→ Selected passage
* * * * * * *

MRIna: A library for MRI Noise Analysis

MRIna is a library for the analysis of reconstruction noise from undersampled 4D flow MRI. For additional details, please refer to the publication below:

Lauren Partin, Daniele E. Schiavazzi and Carlos A. Sing-Long Collao, An analysis of reconstruction noise from undersampled 4D flow MRI arXiv

The complete set of results from the above paper can be found at this link

Installation and documentation

You can install MRIna with pip (link to PyPI)

pip install PyWavelets mrina

For the documentation follow this link.

What you can do with MRIna.

The MRIna library provides the following functionalities.

It generates k-space undersampling masks of various types including Bernoulli, variable density triangular, variable density Gaussian, variable density exponential and Halton quasi-random sequences.
It supports arbitrary operators that implement a forward call (eval), and inverse call (adjoint), column restriction (colRestrict), shape and norm.

* * * * * * *

→ Extracted records

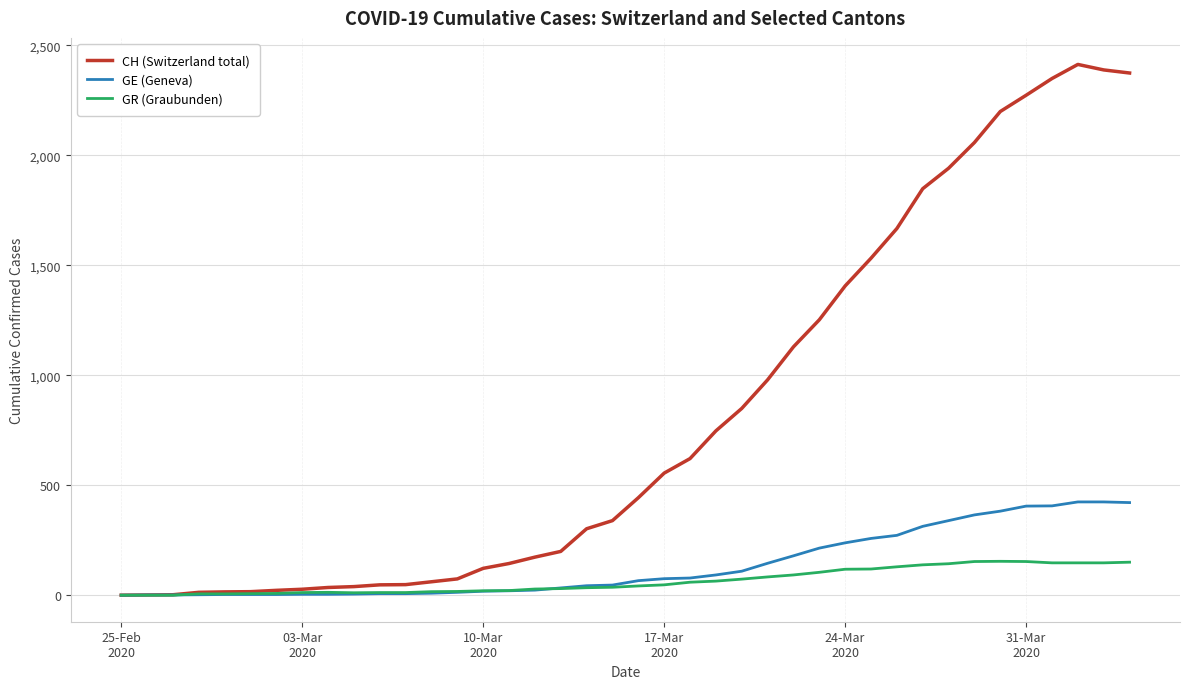

Which series has the largest total across all categories?

CH (Switzerland total)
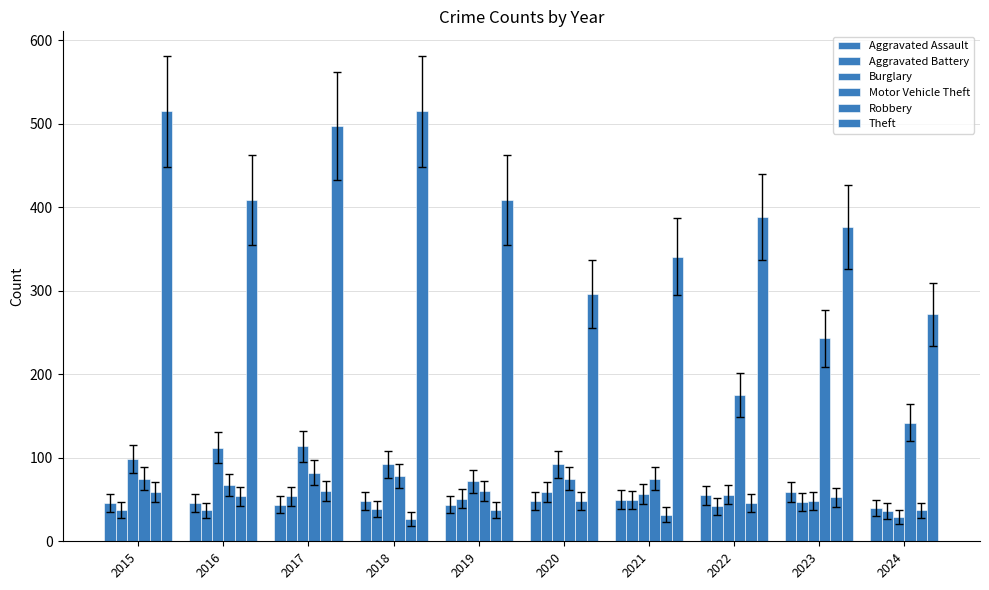

Are the bars horizontal?

No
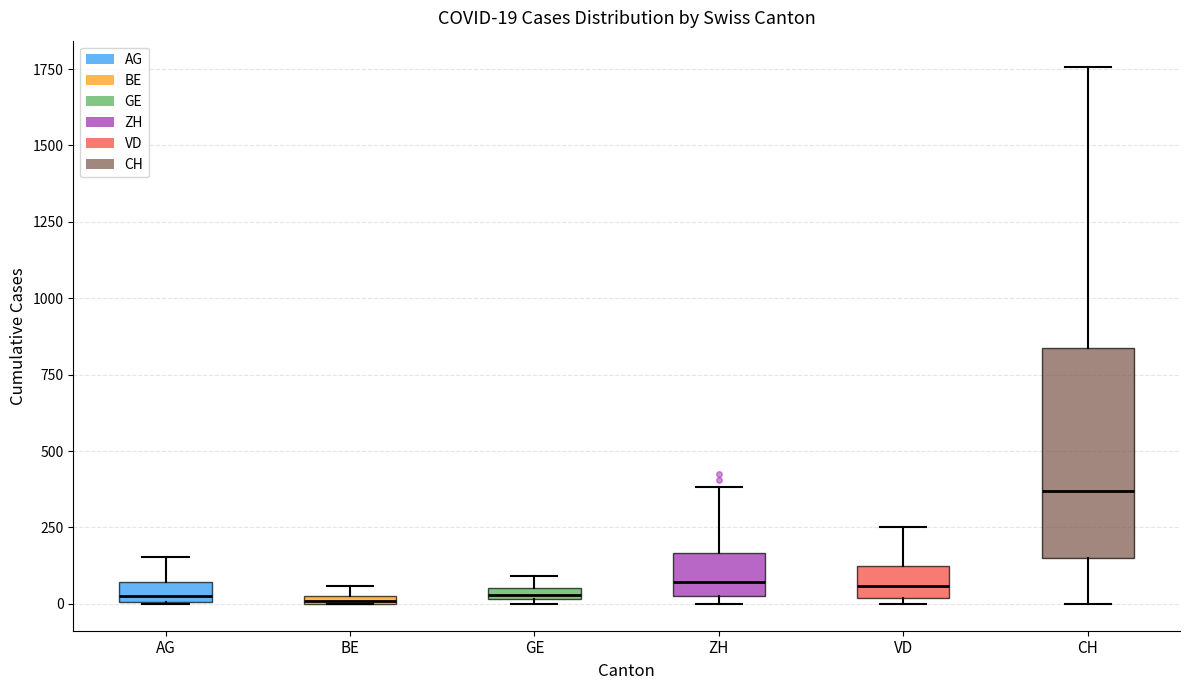

Which box is the tallest, from its lower edge to its upper edge?

CH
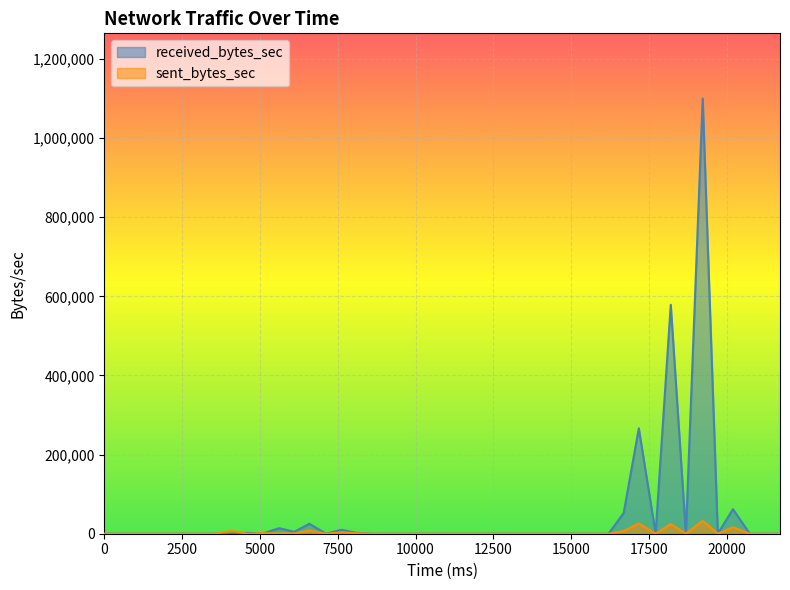

True or false: received_bytes_sec and sent_bytes_sec intersect in this chart.

True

* * * * * * *

→ Exercise
Summarize the MRIna library description in two sentences. Rely only on the MRIna library description and not on the lines that come after it.

→ Output of the exercise
MRIna is a library for analyzing reconstruction noise from undersampled 4D flow MRI, and it can be installed with pip. It generates k-space undersampling masks of several types, including Bernoulli, variable density triangular, Gaussian, and exponential masks and Halton quasi-random sequences, and it supports arbitrary operators that implement a forward call, an inverse call, column restriction, shape, and norm.